- [ABOUT THIS EXERCISE]:
Your task is to find every line of the data that holds the string "adrenalin" and copy it.
(Beginning of GIVEN RECORDS)
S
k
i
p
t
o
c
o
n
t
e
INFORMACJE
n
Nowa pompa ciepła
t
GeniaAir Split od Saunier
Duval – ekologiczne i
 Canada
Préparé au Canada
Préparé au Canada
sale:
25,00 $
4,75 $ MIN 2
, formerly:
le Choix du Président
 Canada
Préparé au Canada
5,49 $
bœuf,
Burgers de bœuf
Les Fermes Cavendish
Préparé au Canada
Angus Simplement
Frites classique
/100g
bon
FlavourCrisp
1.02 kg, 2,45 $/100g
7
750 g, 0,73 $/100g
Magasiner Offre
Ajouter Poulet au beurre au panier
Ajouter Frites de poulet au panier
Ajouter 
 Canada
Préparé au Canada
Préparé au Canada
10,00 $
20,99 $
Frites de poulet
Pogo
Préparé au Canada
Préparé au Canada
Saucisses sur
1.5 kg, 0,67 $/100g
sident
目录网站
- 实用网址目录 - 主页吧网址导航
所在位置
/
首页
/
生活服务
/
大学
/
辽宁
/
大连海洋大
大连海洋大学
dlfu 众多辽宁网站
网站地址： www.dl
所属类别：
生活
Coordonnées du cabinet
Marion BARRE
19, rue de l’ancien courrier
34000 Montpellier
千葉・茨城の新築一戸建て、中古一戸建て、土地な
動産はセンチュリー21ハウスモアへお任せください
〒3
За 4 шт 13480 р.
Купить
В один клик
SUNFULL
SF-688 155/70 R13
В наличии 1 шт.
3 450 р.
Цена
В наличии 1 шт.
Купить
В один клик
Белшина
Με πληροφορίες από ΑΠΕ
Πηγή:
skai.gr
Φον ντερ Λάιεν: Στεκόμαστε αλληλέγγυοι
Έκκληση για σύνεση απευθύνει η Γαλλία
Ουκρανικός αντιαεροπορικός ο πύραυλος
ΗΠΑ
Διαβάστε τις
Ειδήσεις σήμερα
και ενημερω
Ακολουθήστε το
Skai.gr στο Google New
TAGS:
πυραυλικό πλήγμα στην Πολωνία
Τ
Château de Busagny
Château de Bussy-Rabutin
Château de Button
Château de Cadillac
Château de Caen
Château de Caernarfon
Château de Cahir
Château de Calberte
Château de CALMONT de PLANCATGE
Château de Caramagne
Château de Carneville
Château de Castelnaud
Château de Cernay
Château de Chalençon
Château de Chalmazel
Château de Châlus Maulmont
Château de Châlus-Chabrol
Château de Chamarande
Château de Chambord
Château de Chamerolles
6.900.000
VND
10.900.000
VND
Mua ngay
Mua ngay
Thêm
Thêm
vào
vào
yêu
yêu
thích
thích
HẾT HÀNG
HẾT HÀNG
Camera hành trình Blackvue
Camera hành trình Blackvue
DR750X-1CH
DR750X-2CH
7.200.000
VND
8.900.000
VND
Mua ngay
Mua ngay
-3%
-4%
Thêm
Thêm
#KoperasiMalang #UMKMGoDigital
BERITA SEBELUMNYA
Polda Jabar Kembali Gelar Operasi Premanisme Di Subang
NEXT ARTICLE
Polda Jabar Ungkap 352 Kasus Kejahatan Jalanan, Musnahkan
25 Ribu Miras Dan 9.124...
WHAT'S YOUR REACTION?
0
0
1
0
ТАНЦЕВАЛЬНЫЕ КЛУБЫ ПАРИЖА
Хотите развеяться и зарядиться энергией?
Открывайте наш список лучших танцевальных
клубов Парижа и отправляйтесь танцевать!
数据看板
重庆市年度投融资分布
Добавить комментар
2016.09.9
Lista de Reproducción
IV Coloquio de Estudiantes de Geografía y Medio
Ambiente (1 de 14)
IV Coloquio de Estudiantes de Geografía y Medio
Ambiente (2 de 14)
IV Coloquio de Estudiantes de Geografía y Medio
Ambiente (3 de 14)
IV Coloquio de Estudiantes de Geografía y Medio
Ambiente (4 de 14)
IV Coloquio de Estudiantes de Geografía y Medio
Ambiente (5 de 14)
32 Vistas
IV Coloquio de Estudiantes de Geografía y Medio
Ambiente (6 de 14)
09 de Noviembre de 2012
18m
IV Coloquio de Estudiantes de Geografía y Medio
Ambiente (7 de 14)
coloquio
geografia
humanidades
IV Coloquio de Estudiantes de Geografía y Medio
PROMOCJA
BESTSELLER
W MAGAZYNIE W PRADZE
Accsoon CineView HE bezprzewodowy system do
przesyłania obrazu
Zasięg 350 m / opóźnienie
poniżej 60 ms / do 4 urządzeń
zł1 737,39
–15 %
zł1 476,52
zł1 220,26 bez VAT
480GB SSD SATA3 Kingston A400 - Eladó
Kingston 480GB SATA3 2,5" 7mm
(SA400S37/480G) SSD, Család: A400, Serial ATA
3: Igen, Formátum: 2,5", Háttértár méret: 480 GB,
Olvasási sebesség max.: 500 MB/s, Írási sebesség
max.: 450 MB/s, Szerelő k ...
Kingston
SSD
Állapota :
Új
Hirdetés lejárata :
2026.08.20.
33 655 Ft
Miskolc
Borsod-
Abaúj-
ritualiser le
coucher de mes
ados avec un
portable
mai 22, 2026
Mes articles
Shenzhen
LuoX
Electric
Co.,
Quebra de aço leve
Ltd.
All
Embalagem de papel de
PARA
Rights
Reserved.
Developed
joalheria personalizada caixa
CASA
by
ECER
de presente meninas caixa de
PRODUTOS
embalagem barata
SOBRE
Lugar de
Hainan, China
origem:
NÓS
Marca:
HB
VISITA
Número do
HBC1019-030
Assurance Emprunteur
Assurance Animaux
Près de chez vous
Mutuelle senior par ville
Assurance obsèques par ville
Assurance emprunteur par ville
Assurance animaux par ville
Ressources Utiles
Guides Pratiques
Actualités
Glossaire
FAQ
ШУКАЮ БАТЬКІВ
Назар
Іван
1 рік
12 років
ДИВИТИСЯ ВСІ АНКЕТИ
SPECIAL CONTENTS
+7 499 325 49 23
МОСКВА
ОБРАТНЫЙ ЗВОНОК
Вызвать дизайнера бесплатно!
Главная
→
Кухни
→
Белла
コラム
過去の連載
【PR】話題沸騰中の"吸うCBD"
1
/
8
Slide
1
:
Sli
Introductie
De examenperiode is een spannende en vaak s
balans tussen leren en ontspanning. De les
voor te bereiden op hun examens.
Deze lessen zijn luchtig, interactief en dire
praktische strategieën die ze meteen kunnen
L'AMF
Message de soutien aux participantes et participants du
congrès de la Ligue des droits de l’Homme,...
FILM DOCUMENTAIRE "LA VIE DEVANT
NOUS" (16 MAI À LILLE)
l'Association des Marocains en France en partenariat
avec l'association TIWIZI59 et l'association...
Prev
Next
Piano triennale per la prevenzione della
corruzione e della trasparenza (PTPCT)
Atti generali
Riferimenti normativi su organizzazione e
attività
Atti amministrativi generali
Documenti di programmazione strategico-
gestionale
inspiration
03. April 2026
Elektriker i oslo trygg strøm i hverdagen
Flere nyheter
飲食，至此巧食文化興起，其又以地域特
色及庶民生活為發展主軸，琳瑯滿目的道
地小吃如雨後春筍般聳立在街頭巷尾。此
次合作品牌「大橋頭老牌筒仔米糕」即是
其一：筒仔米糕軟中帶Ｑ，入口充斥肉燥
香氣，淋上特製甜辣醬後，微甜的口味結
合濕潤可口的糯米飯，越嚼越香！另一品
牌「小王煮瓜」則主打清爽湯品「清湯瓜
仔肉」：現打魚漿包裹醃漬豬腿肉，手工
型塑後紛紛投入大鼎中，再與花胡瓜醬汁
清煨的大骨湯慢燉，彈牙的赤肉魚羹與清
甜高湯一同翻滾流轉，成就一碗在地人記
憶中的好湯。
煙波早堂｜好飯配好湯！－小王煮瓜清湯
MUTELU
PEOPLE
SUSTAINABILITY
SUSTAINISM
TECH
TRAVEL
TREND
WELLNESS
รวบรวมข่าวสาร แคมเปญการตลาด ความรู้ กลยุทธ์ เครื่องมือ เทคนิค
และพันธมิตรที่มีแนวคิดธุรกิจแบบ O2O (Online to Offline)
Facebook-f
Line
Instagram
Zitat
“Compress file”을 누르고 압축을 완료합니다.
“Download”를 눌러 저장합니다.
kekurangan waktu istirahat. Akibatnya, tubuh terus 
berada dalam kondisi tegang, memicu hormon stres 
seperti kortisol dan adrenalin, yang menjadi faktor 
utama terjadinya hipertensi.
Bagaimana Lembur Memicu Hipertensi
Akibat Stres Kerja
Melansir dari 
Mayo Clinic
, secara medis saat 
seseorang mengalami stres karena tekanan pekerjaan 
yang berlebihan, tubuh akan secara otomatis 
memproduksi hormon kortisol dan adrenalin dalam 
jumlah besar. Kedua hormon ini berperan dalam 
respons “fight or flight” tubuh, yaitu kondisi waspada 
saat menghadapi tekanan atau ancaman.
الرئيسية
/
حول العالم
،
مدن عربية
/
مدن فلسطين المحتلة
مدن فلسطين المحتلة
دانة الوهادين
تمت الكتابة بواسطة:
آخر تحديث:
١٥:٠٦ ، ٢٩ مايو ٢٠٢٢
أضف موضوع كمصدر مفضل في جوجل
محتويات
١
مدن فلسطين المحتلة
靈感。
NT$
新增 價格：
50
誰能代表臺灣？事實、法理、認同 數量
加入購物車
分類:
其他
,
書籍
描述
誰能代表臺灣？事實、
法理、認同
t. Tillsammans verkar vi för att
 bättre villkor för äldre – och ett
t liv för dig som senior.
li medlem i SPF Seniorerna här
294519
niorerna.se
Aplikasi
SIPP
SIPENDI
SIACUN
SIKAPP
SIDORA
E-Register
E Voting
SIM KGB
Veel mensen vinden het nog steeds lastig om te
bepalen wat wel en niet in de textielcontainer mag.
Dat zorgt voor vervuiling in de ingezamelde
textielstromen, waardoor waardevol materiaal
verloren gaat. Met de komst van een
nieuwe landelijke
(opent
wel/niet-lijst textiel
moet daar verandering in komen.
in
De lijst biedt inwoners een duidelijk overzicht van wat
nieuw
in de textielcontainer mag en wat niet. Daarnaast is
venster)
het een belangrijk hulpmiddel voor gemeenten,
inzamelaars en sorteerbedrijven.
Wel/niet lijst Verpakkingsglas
(End of GIVEN RECORDS)
- [SOLUTION TO THIS PROBLEM]:
seperti kortisol dan adrenalin, yang menjadi faktor 
memproduksi hormon kortisol dan adrenalin dalam 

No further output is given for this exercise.